Je crois qu’il est grand temps d’aller au-delà de la sacro-sainte phrase « ce n’est pas la fête des mères mais la journée internationale des DROITS des femmes » .

Le 8 mars, Journée internationale des droits de la femme, comme d’habitude, a été le temps pour celles qui travaillent de se faire un restaurant entre femmes de l’entreprise, écouter d’autres femmes parler de leurs problèmes de couple, des challenges qu’elles rencontrent en tant que femmes actives, remercier les dames (1ères et ex æquo ?) et autres femmes qui gravitent dans la sphère politique pour leur digne représentation de la femme gabonaise.

On a dit qu’on ne critique pas, alors, oui, ce n’est déjà pas mal. Il faut reconnaître que la femme gabonaise s’exprime, « elle a la bouche » comme on dit chez nous. Il faut reconnaître qu’il existe des textes, des textes qui depuis peu condamnent le harcèlement sexuel au travail (Messieurs, oui, nous savons que les chacalas existent aussi, mais ce n’est pas le sujet), des textes qui favorisent l’inclusion de la femme en société, des textes, décriés de toutes et tous, qui donnent à la femme, le statut de chef de famille au même titre que son conjoint.

Les textes existent, les marches et autres types de soutien aussi. Mais après, quel en est le bilan ?

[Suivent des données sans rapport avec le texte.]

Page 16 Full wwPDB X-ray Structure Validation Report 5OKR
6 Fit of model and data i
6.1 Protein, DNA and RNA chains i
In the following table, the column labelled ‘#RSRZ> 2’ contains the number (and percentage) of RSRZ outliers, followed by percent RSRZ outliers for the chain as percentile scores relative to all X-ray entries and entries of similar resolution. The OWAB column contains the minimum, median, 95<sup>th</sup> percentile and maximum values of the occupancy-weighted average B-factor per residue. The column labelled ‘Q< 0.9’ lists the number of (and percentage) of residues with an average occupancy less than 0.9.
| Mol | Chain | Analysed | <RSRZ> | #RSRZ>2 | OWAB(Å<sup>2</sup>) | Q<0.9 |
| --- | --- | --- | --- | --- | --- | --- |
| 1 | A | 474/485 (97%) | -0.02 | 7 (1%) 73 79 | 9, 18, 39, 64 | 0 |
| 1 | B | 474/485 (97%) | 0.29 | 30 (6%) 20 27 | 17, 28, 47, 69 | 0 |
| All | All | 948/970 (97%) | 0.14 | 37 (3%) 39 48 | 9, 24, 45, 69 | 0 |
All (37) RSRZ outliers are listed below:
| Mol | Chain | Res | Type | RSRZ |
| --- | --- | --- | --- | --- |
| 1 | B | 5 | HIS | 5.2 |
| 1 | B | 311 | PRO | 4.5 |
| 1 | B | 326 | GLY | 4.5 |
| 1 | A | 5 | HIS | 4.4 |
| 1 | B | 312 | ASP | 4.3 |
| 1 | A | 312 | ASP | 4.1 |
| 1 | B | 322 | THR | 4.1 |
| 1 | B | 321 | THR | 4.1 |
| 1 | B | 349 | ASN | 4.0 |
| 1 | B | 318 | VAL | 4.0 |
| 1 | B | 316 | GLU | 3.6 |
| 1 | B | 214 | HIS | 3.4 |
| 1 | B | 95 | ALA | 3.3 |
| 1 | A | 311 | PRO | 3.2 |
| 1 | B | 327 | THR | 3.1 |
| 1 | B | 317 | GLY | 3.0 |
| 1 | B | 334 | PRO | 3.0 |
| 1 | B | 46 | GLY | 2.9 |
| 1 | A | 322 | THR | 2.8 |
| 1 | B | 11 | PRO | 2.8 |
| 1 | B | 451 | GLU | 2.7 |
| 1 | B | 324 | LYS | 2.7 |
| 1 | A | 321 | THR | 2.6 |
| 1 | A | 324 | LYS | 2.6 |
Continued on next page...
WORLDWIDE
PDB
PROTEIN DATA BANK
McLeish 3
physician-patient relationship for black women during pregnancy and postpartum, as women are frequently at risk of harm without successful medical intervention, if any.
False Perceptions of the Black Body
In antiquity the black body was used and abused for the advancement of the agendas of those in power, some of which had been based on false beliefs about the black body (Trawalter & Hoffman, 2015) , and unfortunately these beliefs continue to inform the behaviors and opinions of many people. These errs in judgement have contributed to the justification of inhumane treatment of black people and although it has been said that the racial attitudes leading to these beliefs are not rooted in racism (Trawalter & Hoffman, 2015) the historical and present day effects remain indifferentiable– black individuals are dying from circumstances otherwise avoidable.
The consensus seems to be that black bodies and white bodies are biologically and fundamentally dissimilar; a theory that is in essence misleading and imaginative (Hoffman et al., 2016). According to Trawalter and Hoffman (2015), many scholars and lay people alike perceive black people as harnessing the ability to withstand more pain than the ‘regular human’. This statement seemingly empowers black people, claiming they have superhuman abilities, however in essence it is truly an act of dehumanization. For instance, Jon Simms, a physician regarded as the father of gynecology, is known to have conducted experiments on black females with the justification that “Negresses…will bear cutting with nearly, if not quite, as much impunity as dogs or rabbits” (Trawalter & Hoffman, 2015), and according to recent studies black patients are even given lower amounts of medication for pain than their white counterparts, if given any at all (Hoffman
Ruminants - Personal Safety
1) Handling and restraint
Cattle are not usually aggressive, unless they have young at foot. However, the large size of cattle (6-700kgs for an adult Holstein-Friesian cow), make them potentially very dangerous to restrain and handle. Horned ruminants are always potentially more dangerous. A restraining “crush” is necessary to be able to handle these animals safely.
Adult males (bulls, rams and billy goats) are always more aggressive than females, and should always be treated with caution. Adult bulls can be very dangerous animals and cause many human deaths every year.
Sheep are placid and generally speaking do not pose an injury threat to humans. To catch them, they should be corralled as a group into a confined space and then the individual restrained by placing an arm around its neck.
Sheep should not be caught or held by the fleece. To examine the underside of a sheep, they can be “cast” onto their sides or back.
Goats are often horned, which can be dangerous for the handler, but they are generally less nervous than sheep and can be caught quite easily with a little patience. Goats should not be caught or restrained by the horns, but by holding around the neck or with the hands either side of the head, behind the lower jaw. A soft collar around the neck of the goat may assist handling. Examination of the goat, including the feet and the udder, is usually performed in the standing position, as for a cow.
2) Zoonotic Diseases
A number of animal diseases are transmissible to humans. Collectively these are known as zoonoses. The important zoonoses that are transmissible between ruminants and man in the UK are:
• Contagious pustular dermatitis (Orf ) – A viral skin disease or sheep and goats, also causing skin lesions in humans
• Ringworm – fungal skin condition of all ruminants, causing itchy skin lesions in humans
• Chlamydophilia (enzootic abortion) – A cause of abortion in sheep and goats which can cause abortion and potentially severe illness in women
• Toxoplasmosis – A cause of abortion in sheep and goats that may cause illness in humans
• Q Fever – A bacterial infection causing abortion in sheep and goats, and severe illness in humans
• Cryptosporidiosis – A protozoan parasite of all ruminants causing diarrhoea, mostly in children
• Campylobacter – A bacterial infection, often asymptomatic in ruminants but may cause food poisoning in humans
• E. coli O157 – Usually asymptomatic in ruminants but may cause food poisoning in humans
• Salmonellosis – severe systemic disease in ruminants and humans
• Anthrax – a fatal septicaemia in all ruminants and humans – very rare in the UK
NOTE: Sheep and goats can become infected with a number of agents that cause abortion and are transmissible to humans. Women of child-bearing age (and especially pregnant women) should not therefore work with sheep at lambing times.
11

J’ai envie de m’étendre sur le sujet, mais je ne suis même pas sûre que cela intéresse qui que ce soit. Je vais donc me contenter de jeter un pavé dans la mare et poser quelques questions :
Est-ce qu’on sait si les femmes, lorsqu’elles sont victimes d’agression sexuelle, connaissent leur droit et se sentent libres de porter plainte ? Lorsqu’elles le font, est-ce qu’on parle de la manière dont ces plaintes sont accueillies et de leur issue ?
Est-ce qu’on sait si les femmes souhaitent que l’on retouche, de manière plus approfondie (parce que cela a déjà été fait) le texte sur l’avortement ? Ne devrait-on pas lancer un débat de société quand on connaît la pratique récurrente du sac poubelle où l’on balance neuf mois de souffrance ? Est-ce qu’on évoque le jeu hypocrite des autorités qui savent bien qu’on pratique des avortements clandestins, à tout coin de rue et même dans les cliniques les plus honorables de la capitale ?
Est-ce qu’on se demande comment une femme salariée du privé vit durant ses trois mois de congé maternité, privée de son salaire parce que la CNSS doit prendre le relais ? Cette même CNSS dont le remboursement pourrait contribuer aux frais d’université de l’enfant, tant il arrive tard.
Est-ce qu’on se demande si la tradition du père qui fait épouser ses enfants et les enterre n’est pas un peu déplacée (le mot est doux) dans un monde où la femme battante (qui se débrouille seule face à son ex-amant démissionnaire) a été érigée en norme ?
Enfin, de manière générale, est-ce qu’il ne serait pas judicieux de se dire que notre société matriarcale sur fond d’empreinte coloniale est souffrante, en perte de repères, et que peut-être, en écoutant les maux de Vénus, nous parviendrons à créer une meilleure Terre gabonaise pour tous ?

Le 8 mars n’est pas une journée de fête, c’est un jour qui, dans un pays en construction, doit faire mal, doit réveiller les souffrances endormies, bousculer les hypocrisies entendues et chercher des solutions réelles.

Pensons-y en offrant et en acceptant les fleurs.